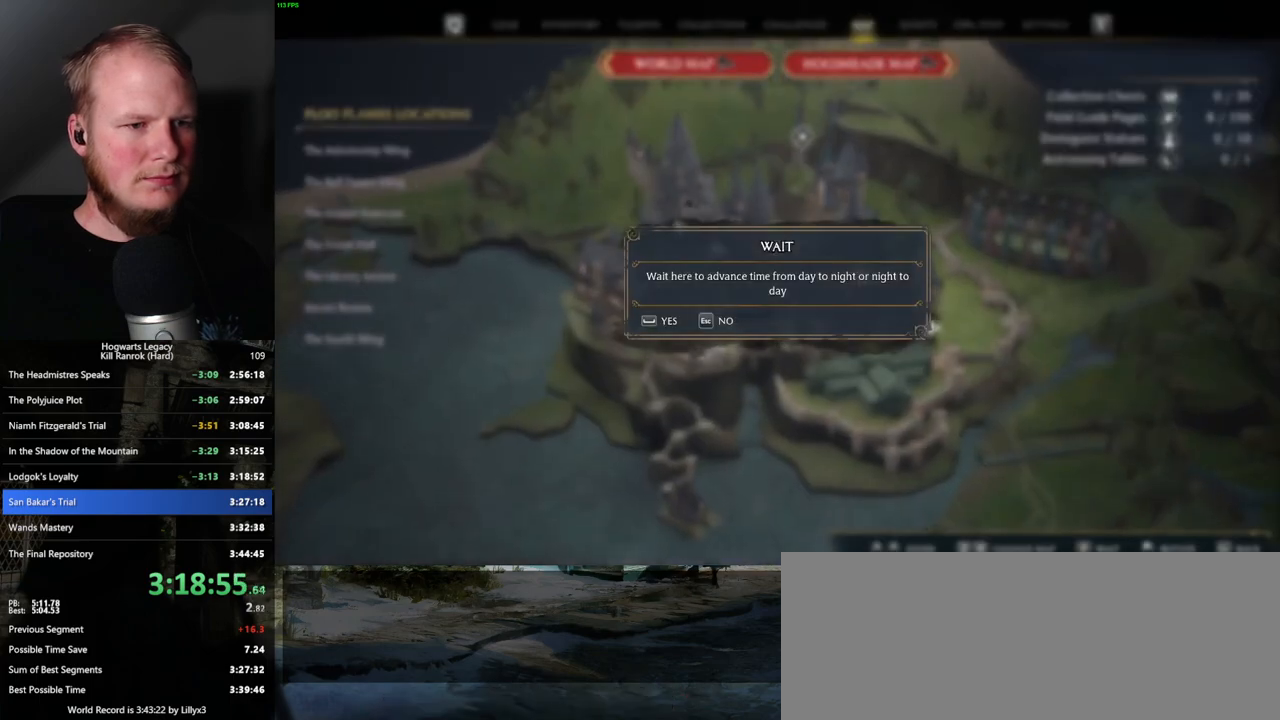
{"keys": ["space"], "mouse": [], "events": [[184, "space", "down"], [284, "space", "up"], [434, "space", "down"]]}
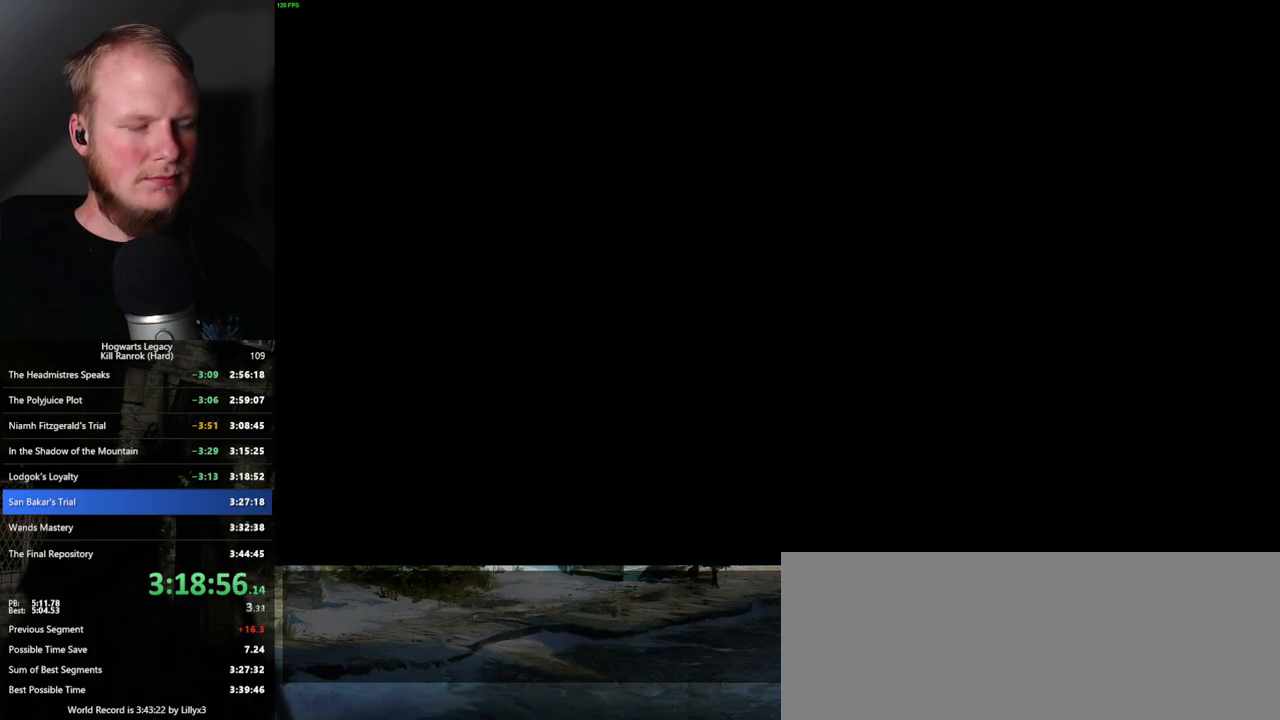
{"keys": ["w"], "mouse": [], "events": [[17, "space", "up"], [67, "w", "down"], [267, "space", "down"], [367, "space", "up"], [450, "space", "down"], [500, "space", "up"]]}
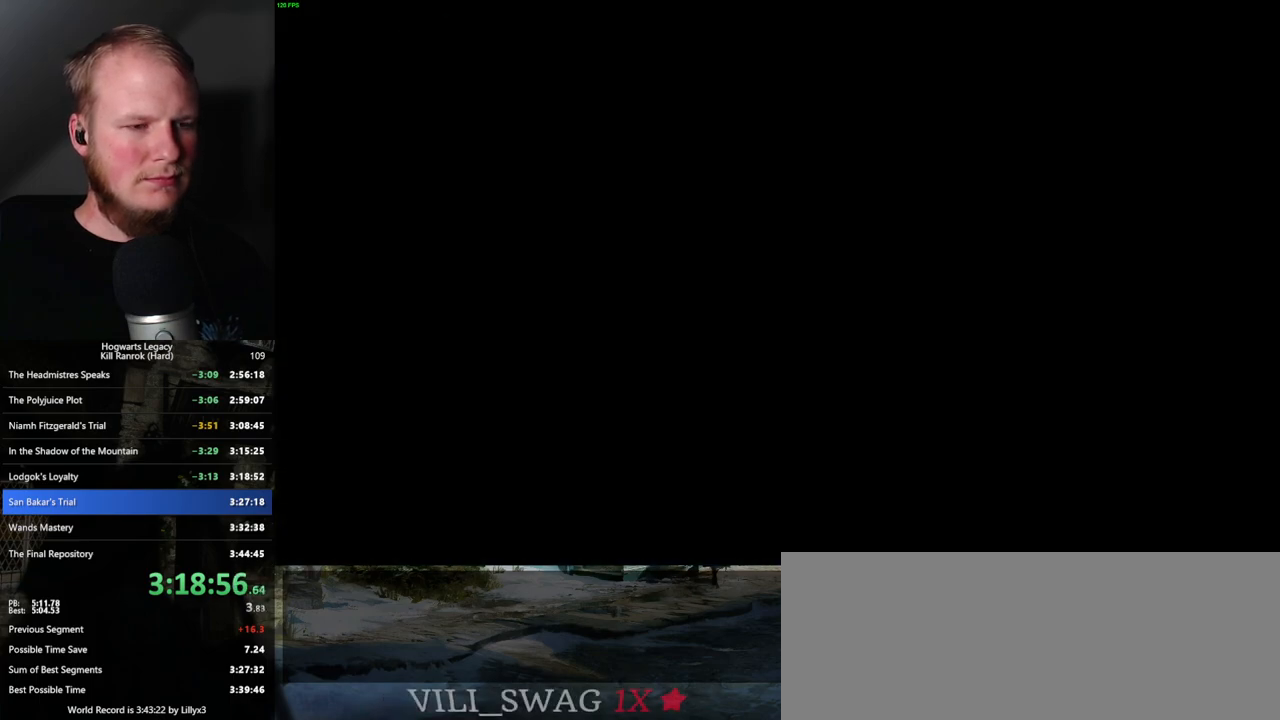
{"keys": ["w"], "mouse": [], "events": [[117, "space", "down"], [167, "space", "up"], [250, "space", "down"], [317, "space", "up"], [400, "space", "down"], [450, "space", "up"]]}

============

| Problem details |
Each line above is to be repeated exactly as written; no picture is carried over.

| Solution |
{"keys": ["space"], "mouse": [], "events": [[184, "space", "down"], [284, "space", "up"], [434, "space", "down"]]}
{"keys": ["w"], "mouse": [], "events": [[17, "space", "up"], [67, "w", "down"], [267, "space", "down"], [367, "space", "up"], [450, "space", "down"], [500, "space", "up"]]}
{"keys": ["w"], "mouse": [], "events": [[117, "space", "down"], [167, "space", "up"], [250, "space", "down"], [317, "space", "up"], [400, "space", "down"], [450, "space", "up"]]}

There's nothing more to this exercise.